TRY IT: Without leaving out a single line, copy the records exactly.

Dataset entries:

------------------------------------

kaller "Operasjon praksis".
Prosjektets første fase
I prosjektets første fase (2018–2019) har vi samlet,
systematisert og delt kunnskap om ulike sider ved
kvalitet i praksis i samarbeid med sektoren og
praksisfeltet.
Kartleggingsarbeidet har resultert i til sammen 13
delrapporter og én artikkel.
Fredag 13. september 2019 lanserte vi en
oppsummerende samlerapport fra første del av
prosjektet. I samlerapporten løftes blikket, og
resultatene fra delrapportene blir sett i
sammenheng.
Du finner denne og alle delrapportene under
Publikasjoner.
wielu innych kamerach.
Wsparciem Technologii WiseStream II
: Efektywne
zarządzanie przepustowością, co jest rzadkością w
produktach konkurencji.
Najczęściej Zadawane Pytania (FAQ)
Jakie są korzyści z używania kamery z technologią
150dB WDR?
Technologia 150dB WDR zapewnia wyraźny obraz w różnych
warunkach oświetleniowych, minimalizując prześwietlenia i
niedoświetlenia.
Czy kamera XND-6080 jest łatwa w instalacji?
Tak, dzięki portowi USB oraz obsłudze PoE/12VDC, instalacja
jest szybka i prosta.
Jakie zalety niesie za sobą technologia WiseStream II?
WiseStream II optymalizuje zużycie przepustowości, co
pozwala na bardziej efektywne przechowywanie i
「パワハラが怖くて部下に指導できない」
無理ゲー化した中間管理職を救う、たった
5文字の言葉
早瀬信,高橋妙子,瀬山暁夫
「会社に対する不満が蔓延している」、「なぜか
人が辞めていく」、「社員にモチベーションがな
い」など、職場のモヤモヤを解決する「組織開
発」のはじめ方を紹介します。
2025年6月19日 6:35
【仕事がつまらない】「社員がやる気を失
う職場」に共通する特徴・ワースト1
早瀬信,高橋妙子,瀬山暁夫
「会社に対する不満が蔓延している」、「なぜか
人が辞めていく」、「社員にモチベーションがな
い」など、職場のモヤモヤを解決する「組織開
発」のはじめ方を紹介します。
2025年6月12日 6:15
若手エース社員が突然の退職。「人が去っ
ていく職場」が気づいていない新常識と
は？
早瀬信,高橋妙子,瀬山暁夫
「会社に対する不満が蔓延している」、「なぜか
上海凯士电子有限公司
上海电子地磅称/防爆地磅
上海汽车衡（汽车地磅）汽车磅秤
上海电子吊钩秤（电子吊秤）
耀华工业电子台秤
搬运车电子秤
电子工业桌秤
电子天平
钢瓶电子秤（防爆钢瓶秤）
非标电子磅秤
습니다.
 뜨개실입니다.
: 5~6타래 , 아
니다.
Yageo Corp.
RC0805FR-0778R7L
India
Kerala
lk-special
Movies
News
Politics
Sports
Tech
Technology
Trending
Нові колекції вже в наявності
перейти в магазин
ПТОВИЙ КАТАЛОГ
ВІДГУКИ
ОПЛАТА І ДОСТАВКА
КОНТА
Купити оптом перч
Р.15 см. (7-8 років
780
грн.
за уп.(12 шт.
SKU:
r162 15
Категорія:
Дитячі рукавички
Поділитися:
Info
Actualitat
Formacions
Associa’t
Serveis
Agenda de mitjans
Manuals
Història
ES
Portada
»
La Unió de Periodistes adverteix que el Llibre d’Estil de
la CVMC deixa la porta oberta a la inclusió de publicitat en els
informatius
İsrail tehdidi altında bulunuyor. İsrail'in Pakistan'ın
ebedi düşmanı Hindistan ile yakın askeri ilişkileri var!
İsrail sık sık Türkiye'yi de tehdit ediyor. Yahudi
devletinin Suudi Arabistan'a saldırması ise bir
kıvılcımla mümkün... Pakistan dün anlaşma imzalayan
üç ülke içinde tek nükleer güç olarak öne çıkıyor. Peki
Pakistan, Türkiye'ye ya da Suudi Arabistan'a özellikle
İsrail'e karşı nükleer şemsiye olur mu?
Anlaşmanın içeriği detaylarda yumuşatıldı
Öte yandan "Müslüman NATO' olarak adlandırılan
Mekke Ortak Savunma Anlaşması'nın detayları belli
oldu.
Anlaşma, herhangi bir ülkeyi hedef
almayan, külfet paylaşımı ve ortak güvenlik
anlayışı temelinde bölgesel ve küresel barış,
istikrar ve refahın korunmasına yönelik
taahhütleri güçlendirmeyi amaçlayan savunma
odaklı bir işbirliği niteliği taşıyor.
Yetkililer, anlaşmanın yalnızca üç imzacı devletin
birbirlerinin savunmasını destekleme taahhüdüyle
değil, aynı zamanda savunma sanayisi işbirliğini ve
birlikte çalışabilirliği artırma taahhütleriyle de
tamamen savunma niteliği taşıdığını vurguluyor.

------------------------------------

ANSWER:
kaller "Operasjon praksis".
Prosjektets første fase
I prosjektets første fase (2018–2019) har vi samlet,
systematisert og delt kunnskap om ulike sider ved
kvalitet i praksis i samarbeid med sektoren og
praksisfeltet.
Kartleggingsarbeidet har resultert i til sammen 13
delrapporter og én artikkel.
Fredag 13. september 2019 lanserte vi en
oppsummerende samlerapport fra første del av
prosjektet. I samlerapporten løftes blikket, og
resultatene fra delrapportene blir sett i
sammenheng.
Du finner denne og alle delrapportene under
Publikasjoner.
wielu innych kamerach.
Wsparciem Technologii WiseStream II
: Efektywne
zarządzanie przepustowością, co jest rzadkością w
produktach konkurencji.
Najczęściej Zadawane Pytania (FAQ)
Jakie są korzyści z używania kamery z technologią
150dB WDR?
Technologia 150dB WDR zapewnia wyraźny obraz w różnych
warunkach oświetleniowych, minimalizując prześwietlenia i
niedoświetlenia.
Czy kamera XND-6080 jest łatwa w instalacji?
Tak, dzięki portowi USB oraz obsłudze PoE/12VDC, instalacja
jest szybka i prosta.
Jakie zalety niesie za sobą technologia WiseStream II?
WiseStream II optymalizuje zużycie przepustowości, co
pozwala na bardziej efektywne przechowywanie i
「パワハラが怖くて部下に指導できない」
無理ゲー化した中間管理職を救う、たった
5文字の言葉
早瀬信,高橋妙子,瀬山暁夫
「会社に対する不満が蔓延している」、「なぜか
人が辞めていく」、「社員にモチベーションがな
い」など、職場のモヤモヤを解決する「組織開
発」のはじめ方を紹介します。
2025年6月19日 6:35
【仕事がつまらない】「社員がやる気を失
う職場」に共通する特徴・ワースト1
早瀬信,高橋妙子,瀬山暁夫
「会社に対する不満が蔓延している」、「なぜか
人が辞めていく」、「社員にモチベーションがな
い」など、職場のモヤモヤを解決する「組織開
発」のはじめ方を紹介します。
2025年6月12日 6:15
若手エース社員が突然の退職。「人が去っ
ていく職場」が気づいていない新常識と
は？
早瀬信,高橋妙子,瀬山暁夫
「会社に対する不満が蔓延している」、「なぜか
上海凯士电子有限公司
上海电子地磅称/防爆地磅
上海汽车衡（汽车地磅）汽车磅秤
上海电子吊钩秤（电子吊秤）
耀华工业电子台秤
搬运车电子秤
电子工业桌秤
电子天平
钢瓶电子秤（防爆钢瓶秤）
非标电子磅秤
습니다.
 뜨개실입니다.
: 5~6타래 , 아
니다.
Yageo Corp.
RC0805FR-0778R7L
India
Kerala
lk-special
Movies
News
Politics
Sports
Tech
Technology
Trending
Нові колекції вже в наявності
перейти в магазин
ПТОВИЙ КАТАЛОГ
ВІДГУКИ
ОПЛАТА І ДОСТАВКА
КОНТА
Купити оптом перч
Р.15 см. (7-8 років
780
грн.
за уп.(12 шт.
SKU:
r162 15
Категорія:
Дитячі рукавички
Поділитися:
Info
Actualitat
Formacions
Associa’t
Serveis
Agenda de mitjans
Manuals
Història
ES
Portada
»
La Unió de Periodistes adverteix que el Llibre d’Estil de
la CVMC deixa la porta oberta a la inclusió de publicitat en els
informatius
İsrail tehdidi altında bulunuyor. İsrail'in Pakistan'ın
ebedi düşmanı Hindistan ile yakın askeri ilişkileri var!
İsrail sık sık Türkiye'yi de tehdit ediyor. Yahudi
devletinin Suudi Arabistan'a saldırması ise bir
kıvılcımla mümkün... Pakistan dün anlaşma imzalayan
üç ülke içinde tek nükleer güç olarak öne çıkıyor. Peki
Pakistan, Türkiye'ye ya da Suudi Arabistan'a özellikle
İsrail'e karşı nükleer şemsiye olur mu?
Anlaşmanın içeriği detaylarda yumuşatıldı
Öte yandan "Müslüman NATO' olarak adlandırılan
Mekke Ortak Savunma Anlaşması'nın detayları belli
oldu.
Anlaşma, herhangi bir ülkeyi hedef
almayan, külfet paylaşımı ve ortak güvenlik
anlayışı temelinde bölgesel ve küresel barış,
istikrar ve refahın korunmasına yönelik
taahhütleri güçlendirmeyi amaçlayan savunma
odaklı bir işbirliği niteliği taşıyor.
Yetkililer, anlaşmanın yalnızca üç imzacı devletin
birbirlerinin savunmasını destekleme taahhüdüyle
değil, aynı zamanda savunma sanayisi işbirliğini ve
birlikte çalışabilirliği artırma taahhütleriyle de
tamamen savunma niteliği taşıdığını vurguluyor.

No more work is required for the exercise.